Closed NoahMottelson closed 3 years ago
Hi,
Thank you for your interest in our work! This is indeed an expected behavior.
Specifically, the scDRS results of a given cell depend on other cells in the data set through both the estimation of technical noise levels and the selection of matched control genes (expression mean and variance are evaluated across all cells in the data). In a way, scDRS assesses if a given cell has excess disease enrichment compared to an "average cell", and this "average cell" is defined by other cells in the data set. As a result, including only causal cells will likely yield non-significant results.
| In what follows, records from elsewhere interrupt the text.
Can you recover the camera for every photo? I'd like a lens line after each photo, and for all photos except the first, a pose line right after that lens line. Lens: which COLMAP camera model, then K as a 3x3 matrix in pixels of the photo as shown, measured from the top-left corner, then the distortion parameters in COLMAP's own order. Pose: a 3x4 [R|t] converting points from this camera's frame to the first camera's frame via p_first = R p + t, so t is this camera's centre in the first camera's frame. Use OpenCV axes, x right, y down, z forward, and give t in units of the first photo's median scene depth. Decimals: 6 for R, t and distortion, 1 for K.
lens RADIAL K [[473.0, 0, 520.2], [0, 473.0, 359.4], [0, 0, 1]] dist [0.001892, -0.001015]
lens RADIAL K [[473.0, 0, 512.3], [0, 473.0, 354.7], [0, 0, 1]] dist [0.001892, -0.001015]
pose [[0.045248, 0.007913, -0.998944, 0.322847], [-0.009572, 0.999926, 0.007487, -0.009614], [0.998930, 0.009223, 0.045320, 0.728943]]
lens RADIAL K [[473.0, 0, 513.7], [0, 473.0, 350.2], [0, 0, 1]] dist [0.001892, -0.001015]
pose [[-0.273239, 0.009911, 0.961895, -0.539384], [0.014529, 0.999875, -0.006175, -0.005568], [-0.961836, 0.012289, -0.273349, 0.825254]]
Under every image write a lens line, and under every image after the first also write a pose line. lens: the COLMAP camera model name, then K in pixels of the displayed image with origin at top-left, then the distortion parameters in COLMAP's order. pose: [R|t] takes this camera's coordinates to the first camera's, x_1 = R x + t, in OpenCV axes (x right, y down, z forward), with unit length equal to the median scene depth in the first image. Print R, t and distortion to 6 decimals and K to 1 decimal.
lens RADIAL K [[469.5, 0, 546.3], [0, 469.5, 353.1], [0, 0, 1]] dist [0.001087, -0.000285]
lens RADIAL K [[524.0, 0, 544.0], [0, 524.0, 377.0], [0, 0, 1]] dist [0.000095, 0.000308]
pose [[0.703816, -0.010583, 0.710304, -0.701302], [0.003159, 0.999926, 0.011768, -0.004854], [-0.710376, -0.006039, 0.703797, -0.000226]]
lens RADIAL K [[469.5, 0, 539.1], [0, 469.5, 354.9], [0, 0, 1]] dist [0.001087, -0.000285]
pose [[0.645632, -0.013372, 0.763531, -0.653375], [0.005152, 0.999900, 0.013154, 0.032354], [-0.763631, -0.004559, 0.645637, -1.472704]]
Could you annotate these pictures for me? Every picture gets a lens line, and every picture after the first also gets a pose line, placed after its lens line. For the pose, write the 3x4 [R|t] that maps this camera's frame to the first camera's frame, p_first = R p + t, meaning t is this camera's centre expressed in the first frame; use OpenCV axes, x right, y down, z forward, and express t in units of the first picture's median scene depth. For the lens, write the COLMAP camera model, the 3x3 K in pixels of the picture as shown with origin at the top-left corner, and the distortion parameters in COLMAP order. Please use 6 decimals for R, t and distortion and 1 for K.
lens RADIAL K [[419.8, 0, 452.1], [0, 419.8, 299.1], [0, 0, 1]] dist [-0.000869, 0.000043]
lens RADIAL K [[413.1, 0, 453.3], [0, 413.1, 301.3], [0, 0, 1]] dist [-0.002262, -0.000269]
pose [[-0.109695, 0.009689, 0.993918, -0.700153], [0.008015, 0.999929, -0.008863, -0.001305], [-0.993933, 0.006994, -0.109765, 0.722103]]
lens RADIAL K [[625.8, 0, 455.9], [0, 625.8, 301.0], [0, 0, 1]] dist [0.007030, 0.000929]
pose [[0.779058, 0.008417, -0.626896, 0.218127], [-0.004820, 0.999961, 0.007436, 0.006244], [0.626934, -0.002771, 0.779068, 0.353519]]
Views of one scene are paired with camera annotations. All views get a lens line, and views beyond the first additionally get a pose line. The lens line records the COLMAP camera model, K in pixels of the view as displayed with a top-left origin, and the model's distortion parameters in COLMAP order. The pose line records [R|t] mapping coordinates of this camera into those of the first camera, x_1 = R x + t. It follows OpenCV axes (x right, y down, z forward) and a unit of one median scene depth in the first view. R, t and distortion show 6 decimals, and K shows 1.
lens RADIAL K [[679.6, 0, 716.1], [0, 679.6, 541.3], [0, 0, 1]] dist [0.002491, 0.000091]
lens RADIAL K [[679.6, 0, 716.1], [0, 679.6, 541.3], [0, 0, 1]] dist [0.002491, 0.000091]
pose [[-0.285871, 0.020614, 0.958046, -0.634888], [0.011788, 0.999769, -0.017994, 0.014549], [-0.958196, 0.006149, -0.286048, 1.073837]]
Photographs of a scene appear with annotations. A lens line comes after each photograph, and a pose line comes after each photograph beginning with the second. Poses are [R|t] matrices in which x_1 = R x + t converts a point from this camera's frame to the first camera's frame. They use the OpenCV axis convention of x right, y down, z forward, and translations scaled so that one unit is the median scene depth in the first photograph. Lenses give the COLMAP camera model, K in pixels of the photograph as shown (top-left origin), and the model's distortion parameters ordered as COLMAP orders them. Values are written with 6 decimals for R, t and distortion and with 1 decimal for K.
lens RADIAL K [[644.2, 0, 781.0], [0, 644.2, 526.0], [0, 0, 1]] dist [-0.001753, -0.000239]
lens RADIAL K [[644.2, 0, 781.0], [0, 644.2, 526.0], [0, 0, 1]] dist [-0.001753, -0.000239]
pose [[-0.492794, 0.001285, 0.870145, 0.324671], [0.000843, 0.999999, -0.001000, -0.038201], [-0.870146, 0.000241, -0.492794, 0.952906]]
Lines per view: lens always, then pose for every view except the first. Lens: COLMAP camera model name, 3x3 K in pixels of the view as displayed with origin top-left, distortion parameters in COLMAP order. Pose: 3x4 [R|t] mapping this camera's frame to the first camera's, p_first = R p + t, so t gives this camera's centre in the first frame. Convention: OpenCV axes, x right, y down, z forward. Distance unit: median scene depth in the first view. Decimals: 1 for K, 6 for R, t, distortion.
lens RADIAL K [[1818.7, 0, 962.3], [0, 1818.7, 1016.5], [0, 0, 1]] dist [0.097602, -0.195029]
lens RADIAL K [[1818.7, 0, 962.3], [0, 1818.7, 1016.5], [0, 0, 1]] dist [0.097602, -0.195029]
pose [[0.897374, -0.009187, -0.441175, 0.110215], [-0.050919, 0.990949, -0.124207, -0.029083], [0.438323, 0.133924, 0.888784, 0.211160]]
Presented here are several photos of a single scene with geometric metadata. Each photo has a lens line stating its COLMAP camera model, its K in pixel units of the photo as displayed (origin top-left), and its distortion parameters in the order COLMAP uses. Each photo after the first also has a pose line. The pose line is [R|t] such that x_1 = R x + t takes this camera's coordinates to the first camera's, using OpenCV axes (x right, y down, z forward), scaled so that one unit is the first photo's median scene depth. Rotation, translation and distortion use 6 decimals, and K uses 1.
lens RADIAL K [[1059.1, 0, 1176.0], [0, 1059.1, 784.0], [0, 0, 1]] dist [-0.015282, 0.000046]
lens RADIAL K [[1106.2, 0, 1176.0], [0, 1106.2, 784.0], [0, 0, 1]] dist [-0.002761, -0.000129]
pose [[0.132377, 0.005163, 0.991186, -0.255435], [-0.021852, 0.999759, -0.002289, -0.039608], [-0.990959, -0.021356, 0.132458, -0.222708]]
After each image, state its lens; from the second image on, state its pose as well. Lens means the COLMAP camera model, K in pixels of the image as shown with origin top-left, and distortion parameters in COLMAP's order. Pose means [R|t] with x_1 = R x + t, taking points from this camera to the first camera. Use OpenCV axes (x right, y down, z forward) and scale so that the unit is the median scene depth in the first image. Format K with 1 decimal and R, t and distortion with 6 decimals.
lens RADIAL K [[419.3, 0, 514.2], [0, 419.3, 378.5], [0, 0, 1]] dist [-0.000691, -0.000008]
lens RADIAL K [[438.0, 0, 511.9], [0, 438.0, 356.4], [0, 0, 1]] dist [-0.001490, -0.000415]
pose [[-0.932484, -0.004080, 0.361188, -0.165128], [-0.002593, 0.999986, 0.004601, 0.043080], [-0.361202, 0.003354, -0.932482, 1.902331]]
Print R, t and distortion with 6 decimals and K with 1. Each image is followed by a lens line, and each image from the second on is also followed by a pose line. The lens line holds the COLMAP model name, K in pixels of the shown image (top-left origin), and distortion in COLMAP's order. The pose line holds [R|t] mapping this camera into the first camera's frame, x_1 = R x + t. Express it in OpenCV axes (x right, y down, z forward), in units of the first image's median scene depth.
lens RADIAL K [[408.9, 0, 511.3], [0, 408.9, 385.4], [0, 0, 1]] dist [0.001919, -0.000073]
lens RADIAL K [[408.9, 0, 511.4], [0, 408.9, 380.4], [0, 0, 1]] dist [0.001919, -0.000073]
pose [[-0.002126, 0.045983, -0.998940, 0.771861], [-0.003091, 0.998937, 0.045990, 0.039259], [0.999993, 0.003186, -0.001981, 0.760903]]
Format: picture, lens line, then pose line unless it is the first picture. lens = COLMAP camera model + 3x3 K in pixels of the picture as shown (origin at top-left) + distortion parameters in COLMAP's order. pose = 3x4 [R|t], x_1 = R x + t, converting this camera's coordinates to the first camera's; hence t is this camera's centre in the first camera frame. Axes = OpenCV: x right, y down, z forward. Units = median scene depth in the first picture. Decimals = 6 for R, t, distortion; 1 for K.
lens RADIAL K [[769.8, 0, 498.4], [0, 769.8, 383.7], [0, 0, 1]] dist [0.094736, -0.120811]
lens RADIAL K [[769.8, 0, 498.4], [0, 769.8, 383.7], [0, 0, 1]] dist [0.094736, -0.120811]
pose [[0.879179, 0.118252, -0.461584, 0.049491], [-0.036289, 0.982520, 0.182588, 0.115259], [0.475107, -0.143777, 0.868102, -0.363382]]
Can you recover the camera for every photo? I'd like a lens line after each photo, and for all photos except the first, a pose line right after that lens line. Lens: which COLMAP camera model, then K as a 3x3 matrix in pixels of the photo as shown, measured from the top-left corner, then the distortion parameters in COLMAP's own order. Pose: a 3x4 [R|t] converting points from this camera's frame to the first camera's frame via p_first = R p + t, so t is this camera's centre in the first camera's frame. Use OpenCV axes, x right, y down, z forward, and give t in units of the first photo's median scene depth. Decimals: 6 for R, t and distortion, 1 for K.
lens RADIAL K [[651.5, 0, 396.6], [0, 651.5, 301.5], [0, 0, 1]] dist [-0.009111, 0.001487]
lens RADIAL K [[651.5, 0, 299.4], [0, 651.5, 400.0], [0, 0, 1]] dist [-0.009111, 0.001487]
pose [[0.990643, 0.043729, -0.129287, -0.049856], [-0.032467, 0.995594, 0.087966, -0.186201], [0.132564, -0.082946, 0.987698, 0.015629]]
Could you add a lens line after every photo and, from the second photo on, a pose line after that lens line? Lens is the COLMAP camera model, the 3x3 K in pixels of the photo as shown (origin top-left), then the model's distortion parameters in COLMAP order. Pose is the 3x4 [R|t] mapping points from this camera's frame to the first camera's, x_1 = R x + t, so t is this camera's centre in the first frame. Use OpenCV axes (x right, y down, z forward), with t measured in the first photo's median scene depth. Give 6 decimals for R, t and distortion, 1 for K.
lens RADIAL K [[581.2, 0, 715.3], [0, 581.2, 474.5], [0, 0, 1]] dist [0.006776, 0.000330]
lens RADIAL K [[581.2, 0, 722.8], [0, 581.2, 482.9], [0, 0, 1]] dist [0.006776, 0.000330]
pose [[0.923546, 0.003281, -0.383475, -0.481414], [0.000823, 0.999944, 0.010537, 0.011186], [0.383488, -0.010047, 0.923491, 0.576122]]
To see this, consider the case where MSN is the causal cell type and all putative disease genes are highly expressed in MSNs (and lowly expressed in other cells). If we include only MSNs, the mean expression of the disease genes will be very high. As a result, the matched control genes will also have high expression, producing high control scores and making the disease scores non-significant. However, such a situation would not appear if we include all cells in the TMS data, where the mean expression of the putative disease genes, averaged across both the causal MSNs and other non-causal cells, will not be very high.
Please see also the discussion points 6 and 7 in the manuscript (lines 472-481; https://www.biorxiv.org/content/10.1101/2021.09.24.461597v1.full.pdf).
We recommend including all cells in your scRNA-seq data set. In general, to run scDRS for a given disease gene set, the scRNA-seq data should ideally contain a good proportion of non-causal cells to provide enough contrast to the causal cell population.
Let me know if you have more questions.
Best, Martin
Thanks a lot for the detailed answer!
In the 7th discussion point of the manuscript you mention the possibility of choosing the control gene sets based on a different data set than the one you're analyzing. Is this implemented as an option in the software yet?
Hey,
Playing around with reproducing your results, I noticed that results for a given set of cells depend heavily on what other cells are included in the analysis. For example in the TMS dataset, the medium spiny neurons came out highly significant for several traits when analysed in the context of the entire dataset (as you show), but insignificant when analysed on their own. I was surprised by this because, to my understanding, the background cells are only used to normalize the score via their control scores,which don't have any biological interpretation.
Is this the expected behavior? If so, do you have any recommendations regarding the number and diversity of cells to include in an analysis, above and beyond the cell population of interest?